---------- RECORD EXTRACTS

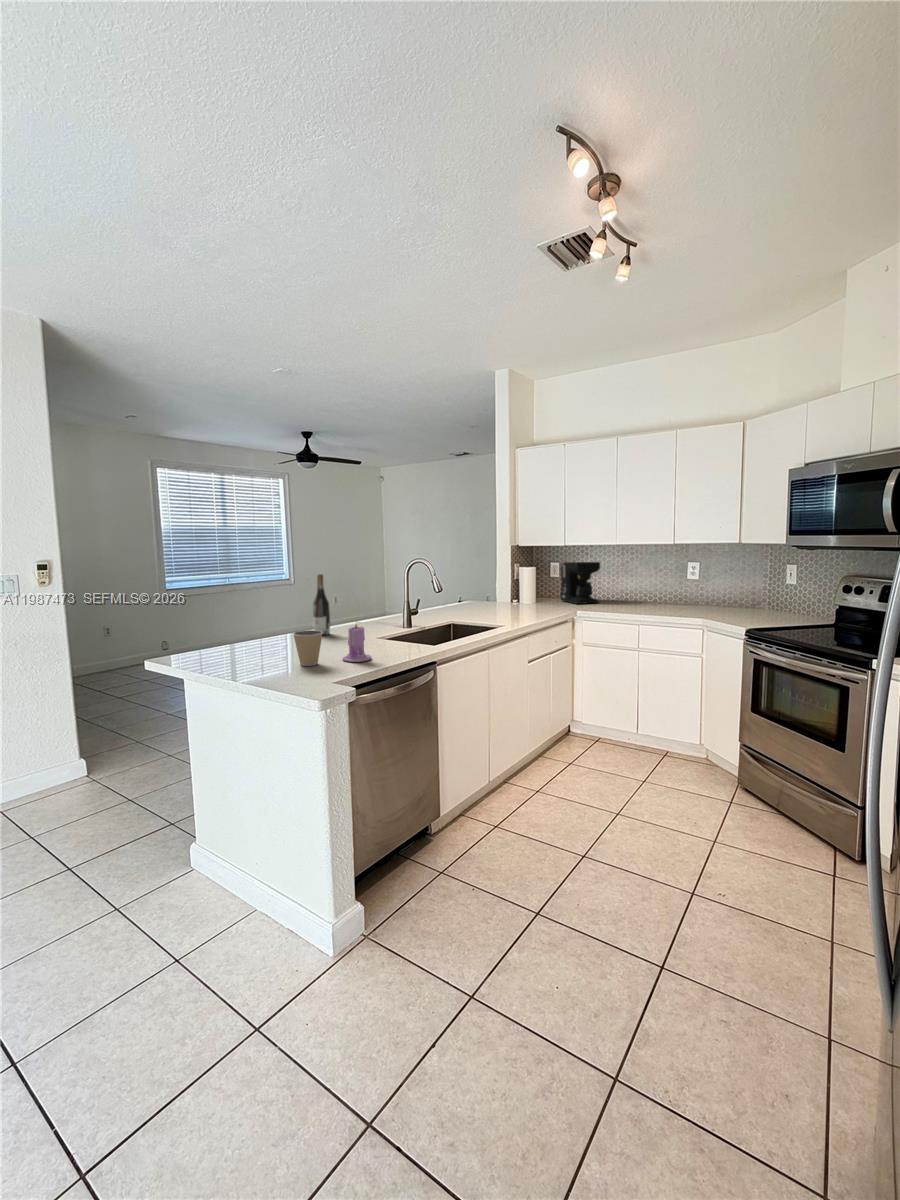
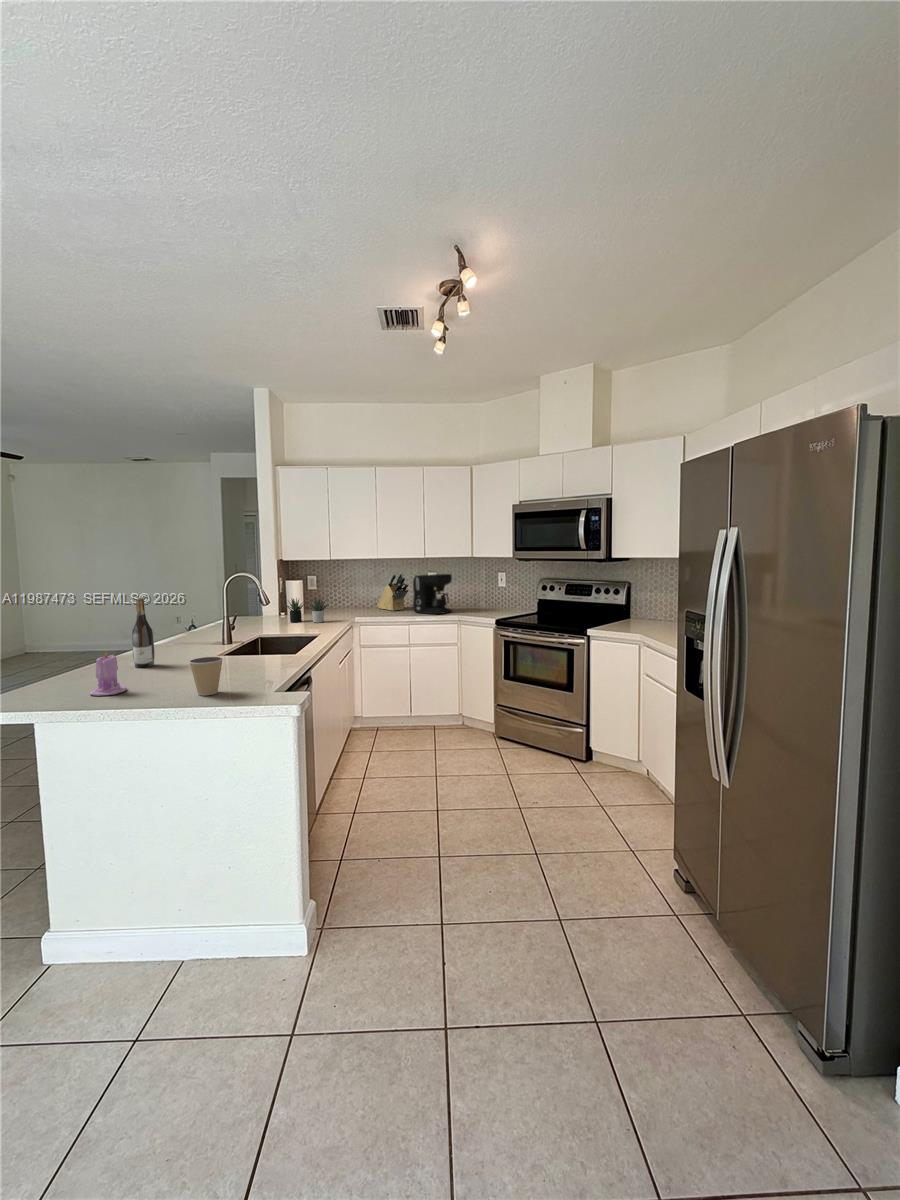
knife block: none [620,561,652,606] -> present [377,573,408,611]
coffee maker: present [560,562,600,604] -> present [413,574,452,614]
succulent plant: none [503,582,546,612] -> present [286,597,328,623]
candle: present [342,624,371,662] -> present [90,651,126,696]

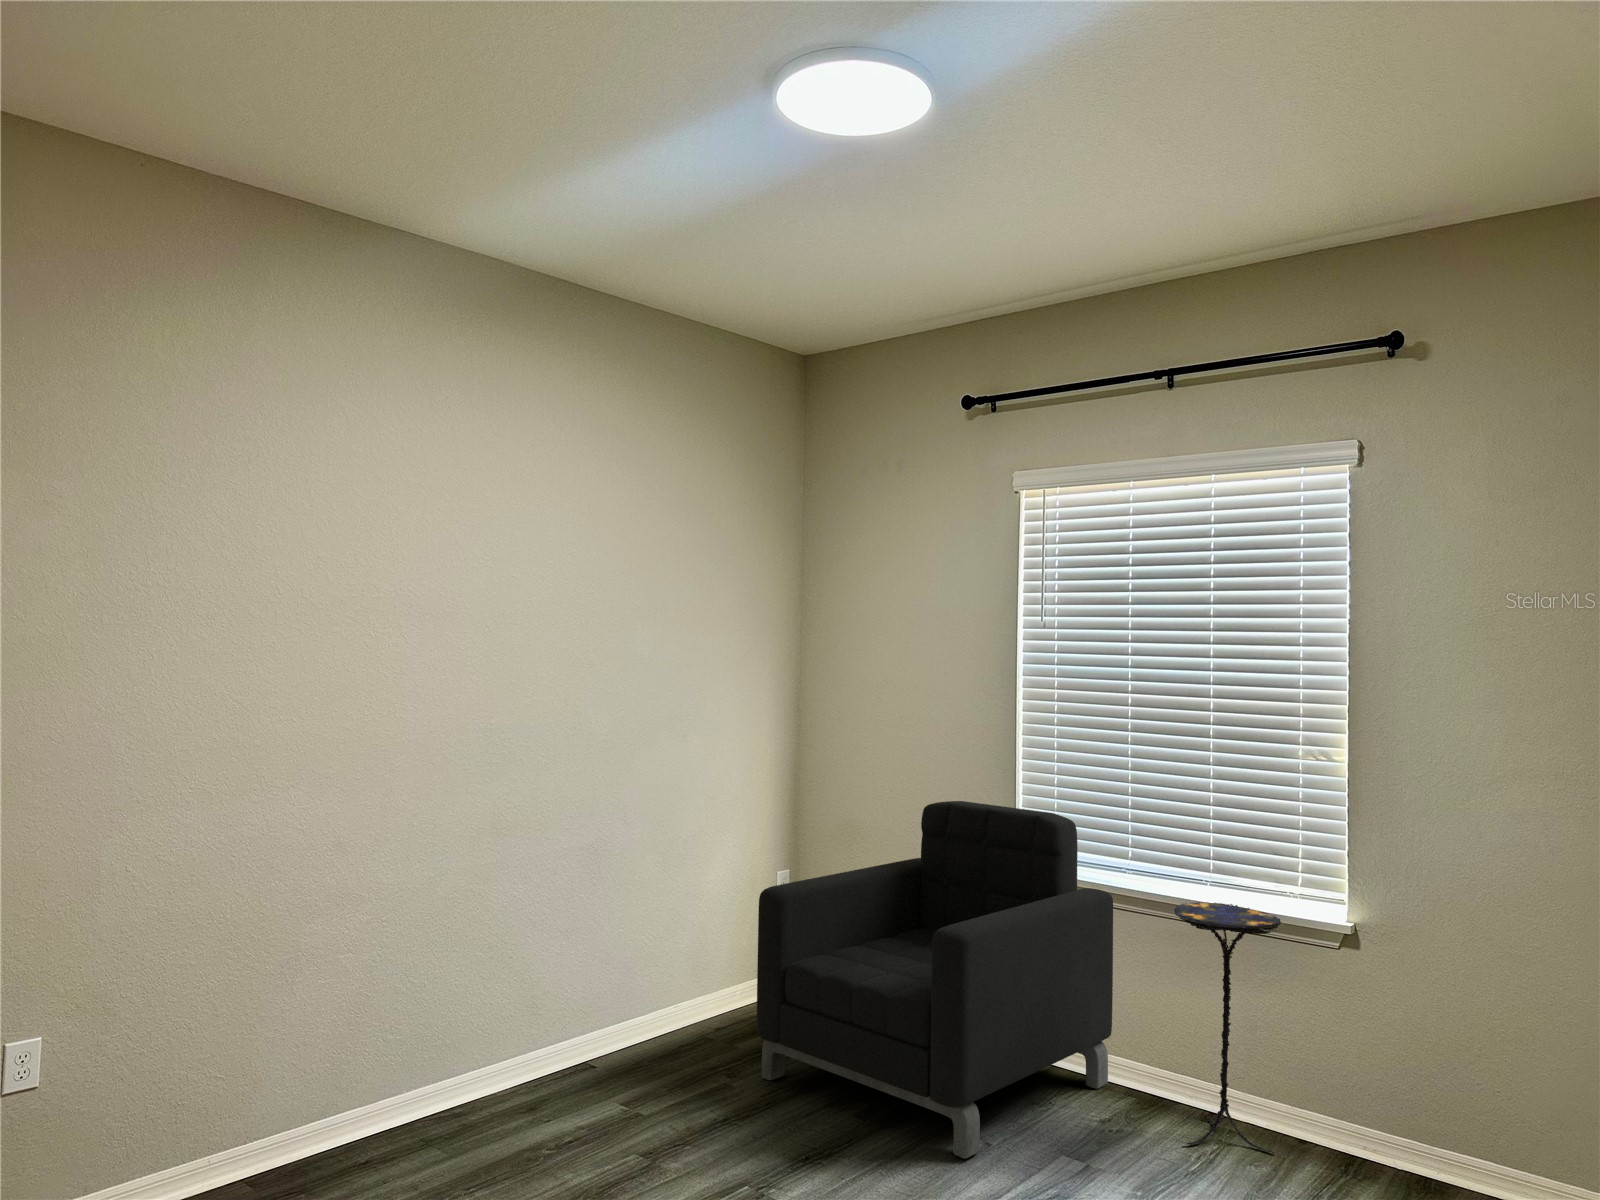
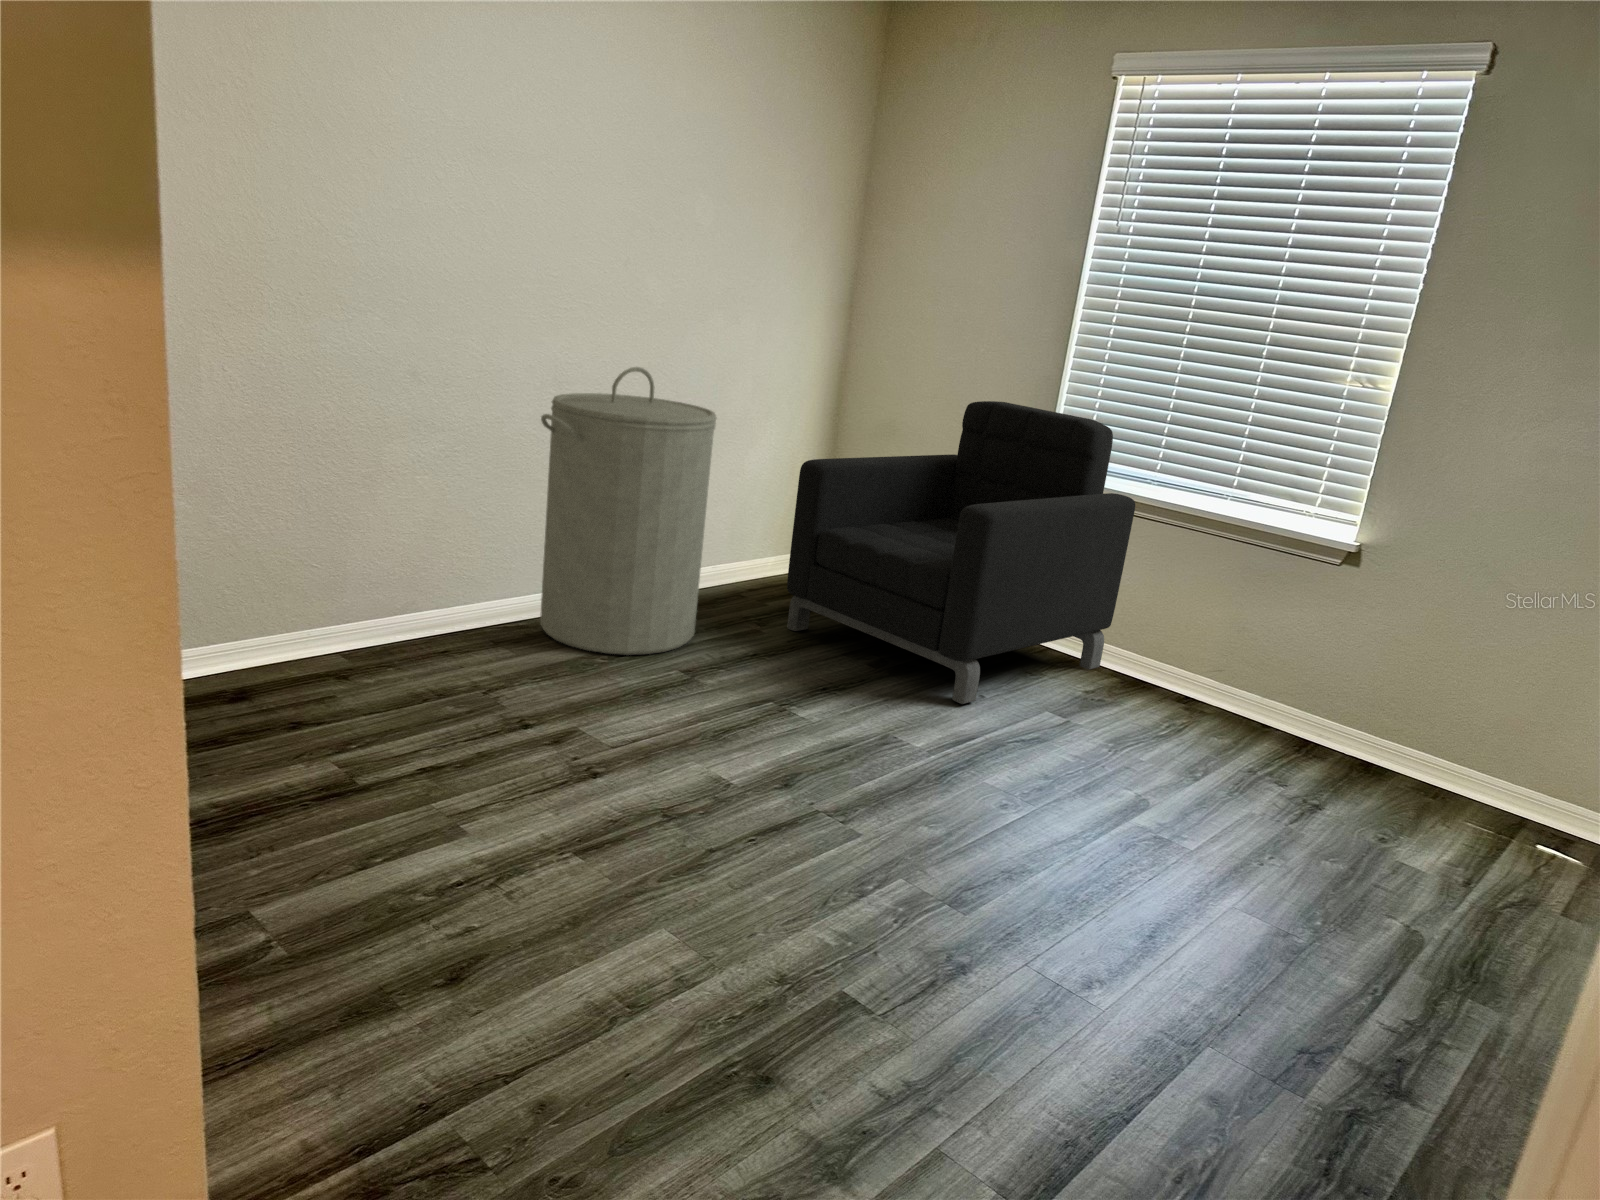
laundry hamper: none [480,813,667,1142] -> present [540,367,717,655]
side table: present [1174,902,1281,1154] -> none [1158,511,1291,732]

--------------------

## WORK TO COMPLETE
Write the entries above out again exactly, but not the pictures.

## TASK OUTPUT
knife block: none [620,561,652,606] -> present [377,573,408,611]
coffee maker: present [560,562,600,604] -> present [413,574,452,614]
succulent plant: none [503,582,546,612] -> present [286,597,328,623]
candle: present [342,624,371,662] -> present [90,651,126,696]

laundry hamper: none [480,813,667,1142] -> present [540,367,717,655]
side table: present [1174,902,1281,1154] -> none [1158,511,1291,732]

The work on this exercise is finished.